Il penultimo passaggio c’è stato il 10 aprile con il via libera dagli Stati membri. Gli ambasciatori dei singoli paesi presso l’Unione europea avevano confermato alla riunione del Coreper (il Comitato permanente dei rappresentanti dei paesi membri) l’accordo raggiunto con il Parlamento europeo a dicembre. Intesa che l’Eurocamera ha votato nel corso dell’Assemblea plenaria dello scorso marzo e che riguarda le nuove norme per rendere case ed edifici dell’Unione a emissioni zero entro il 2050.

Case green, cosa accadrà

Nessuna obiezione è stata sollevata, e dunque la direttiva è finita sul tavolo del Consiglio Ue Ecofin – cioè il vertice dei ministri dell’Economia e finanze – per la conferma definitiva. Sempre senza discussione. Ora non resta che attendere l’approdo sulla Gazzetta Ufficiale dell’Unione europea. L’assetto che a dicembre gli Stati membri hanno raggiunto nel corso dei negoziati tra le istituzioni comunitarie ha insomma retto fino alla fine.

E ciò nonostante le consistenti opposizioni di paesi fondatori come l’Italia, scottata dall’esperienza del superbonus edilizio al 110% che ha aperto una voragine da 200 miliardi nei conti dello Stato. Cambia così completamente la rotta del passaggio più rilevante della direttiva: l’articolo 9. Se fino a qualche settimana fa l’ipotesi era stata di indicare dei requisiti stringenti per i singoli edifici (con la classe energetica D obbligatoria dal 2033), non lasciando spazio alle singole nazioni, questo passaggio ora è diverso. Nel nome di una maggiore flessibilità.

Cosa dovranno fare gli Stati membri

I paesi membri dovranno definire dei piani per la riduzione dei consumi del loro patrimonio edilizio residenziale. Il 2020 è considerato l’anno zero e il 2050 l’anno nel quale, a completamento del percorso, bisognerà avere un patrimonio edilizio a zero emissioni. In mezzo, gli Stati dovranno assicurare un miglioramento progressivo della situazione delle case, ragionando però sulle medie di consumo. Non più sulla classe di efficienza dei singoli edifici.

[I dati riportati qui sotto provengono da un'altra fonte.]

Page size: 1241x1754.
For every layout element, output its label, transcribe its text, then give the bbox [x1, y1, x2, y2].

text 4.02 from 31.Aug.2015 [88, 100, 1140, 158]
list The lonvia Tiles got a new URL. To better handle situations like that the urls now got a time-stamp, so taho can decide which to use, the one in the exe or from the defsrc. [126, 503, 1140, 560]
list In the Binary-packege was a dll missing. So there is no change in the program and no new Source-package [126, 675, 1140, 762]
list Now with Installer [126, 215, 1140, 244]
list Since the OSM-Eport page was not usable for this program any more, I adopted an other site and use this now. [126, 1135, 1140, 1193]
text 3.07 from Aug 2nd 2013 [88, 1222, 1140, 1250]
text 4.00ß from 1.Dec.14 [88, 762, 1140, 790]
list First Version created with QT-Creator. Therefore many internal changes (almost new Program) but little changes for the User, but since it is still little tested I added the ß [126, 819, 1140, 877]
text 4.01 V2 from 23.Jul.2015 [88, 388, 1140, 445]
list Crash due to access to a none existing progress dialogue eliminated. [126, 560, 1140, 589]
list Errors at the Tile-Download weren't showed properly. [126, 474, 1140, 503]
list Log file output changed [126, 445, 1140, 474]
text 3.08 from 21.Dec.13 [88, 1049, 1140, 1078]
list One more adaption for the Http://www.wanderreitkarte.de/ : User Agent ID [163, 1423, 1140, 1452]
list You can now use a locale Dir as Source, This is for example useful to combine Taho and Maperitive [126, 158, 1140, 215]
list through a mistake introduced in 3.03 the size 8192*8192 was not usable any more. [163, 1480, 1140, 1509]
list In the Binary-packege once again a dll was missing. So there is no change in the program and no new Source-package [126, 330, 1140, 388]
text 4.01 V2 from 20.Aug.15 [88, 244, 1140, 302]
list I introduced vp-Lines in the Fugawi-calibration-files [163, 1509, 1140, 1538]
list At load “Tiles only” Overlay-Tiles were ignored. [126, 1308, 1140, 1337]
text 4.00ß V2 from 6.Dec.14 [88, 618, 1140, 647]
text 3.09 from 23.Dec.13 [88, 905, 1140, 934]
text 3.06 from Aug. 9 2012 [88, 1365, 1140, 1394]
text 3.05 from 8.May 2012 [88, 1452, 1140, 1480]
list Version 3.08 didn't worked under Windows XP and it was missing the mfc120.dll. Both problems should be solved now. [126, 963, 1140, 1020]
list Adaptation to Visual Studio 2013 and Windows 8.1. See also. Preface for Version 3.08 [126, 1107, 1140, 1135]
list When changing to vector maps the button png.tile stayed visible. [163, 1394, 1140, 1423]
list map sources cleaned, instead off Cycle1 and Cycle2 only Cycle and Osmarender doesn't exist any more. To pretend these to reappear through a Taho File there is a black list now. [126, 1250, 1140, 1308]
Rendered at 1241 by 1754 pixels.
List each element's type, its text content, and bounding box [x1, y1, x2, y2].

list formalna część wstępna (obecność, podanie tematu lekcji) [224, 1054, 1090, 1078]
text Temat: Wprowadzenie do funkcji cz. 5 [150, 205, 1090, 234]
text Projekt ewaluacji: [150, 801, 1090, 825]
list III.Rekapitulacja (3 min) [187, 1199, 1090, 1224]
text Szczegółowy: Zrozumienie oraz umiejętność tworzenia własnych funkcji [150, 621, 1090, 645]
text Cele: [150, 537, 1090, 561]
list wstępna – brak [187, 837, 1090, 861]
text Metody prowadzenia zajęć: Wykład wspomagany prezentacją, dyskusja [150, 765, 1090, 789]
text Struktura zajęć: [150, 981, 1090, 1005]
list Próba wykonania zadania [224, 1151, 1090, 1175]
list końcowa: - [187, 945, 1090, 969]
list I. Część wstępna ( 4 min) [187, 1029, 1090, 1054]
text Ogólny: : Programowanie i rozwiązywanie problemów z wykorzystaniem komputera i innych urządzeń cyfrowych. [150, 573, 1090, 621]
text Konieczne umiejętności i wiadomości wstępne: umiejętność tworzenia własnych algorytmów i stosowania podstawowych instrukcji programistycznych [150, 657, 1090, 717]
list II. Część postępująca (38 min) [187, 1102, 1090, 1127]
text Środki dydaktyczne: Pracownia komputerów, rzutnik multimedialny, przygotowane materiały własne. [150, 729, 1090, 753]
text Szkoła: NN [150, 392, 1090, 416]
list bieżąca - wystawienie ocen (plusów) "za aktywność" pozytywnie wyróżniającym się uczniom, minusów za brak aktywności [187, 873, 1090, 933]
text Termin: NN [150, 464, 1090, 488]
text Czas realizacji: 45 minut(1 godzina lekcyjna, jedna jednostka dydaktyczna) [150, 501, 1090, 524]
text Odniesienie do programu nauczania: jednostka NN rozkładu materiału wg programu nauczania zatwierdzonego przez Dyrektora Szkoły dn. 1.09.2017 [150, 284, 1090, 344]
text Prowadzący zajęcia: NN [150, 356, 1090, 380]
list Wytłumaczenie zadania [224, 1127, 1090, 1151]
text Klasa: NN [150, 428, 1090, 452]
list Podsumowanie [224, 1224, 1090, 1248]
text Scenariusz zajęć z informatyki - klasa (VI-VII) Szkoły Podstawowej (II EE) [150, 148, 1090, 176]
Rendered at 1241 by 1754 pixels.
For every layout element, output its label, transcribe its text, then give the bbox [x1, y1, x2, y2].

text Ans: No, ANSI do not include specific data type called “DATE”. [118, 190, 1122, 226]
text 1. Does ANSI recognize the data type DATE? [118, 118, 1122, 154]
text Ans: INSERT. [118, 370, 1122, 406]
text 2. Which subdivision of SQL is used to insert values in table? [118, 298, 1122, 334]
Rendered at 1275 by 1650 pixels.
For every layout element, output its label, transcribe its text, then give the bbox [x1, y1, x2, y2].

Gli obiettivi intermedi di riduzione dei consumi per le case di tutta Europa saranno del 16% al 2030 e del 20-22% al 2035. Saranno i paesi membri a fissare, con i loro piani, le modalità per raggiungere questi obiettivi. La direttiva sulle case green pone, soprattutto, un vincolo. Ovvero che la maggior parte delle ristrutturazioni dovranno riguardare il 43% meno performante del patrimonio edilizio. In questo modo, gli obiettivi non si potranno raggiungere solo grazie agli immobili nuovi: in Italia sarà data priorità ai lavori su cinque milioni di edifici.

Via le caldaie a metano

L’altro grande tema riguarda l’abbandono dei combustibili fossili, a partire dalle caldaie a gas metano, nelle abitazioni. La data entro la quale arrivare al bando completo è stata spostata in avanti, al 2040. Il termine precedente era il 2035. Non solo. Se gli incentivi fiscali per questi apparecchi non ci saranno più a partire dal 2025, la Ue ha stabilito che sarà possibile dare incentivi ai sistemi di riscaldamento ibridi, come quelli che combinano caldaie e pompe di calore.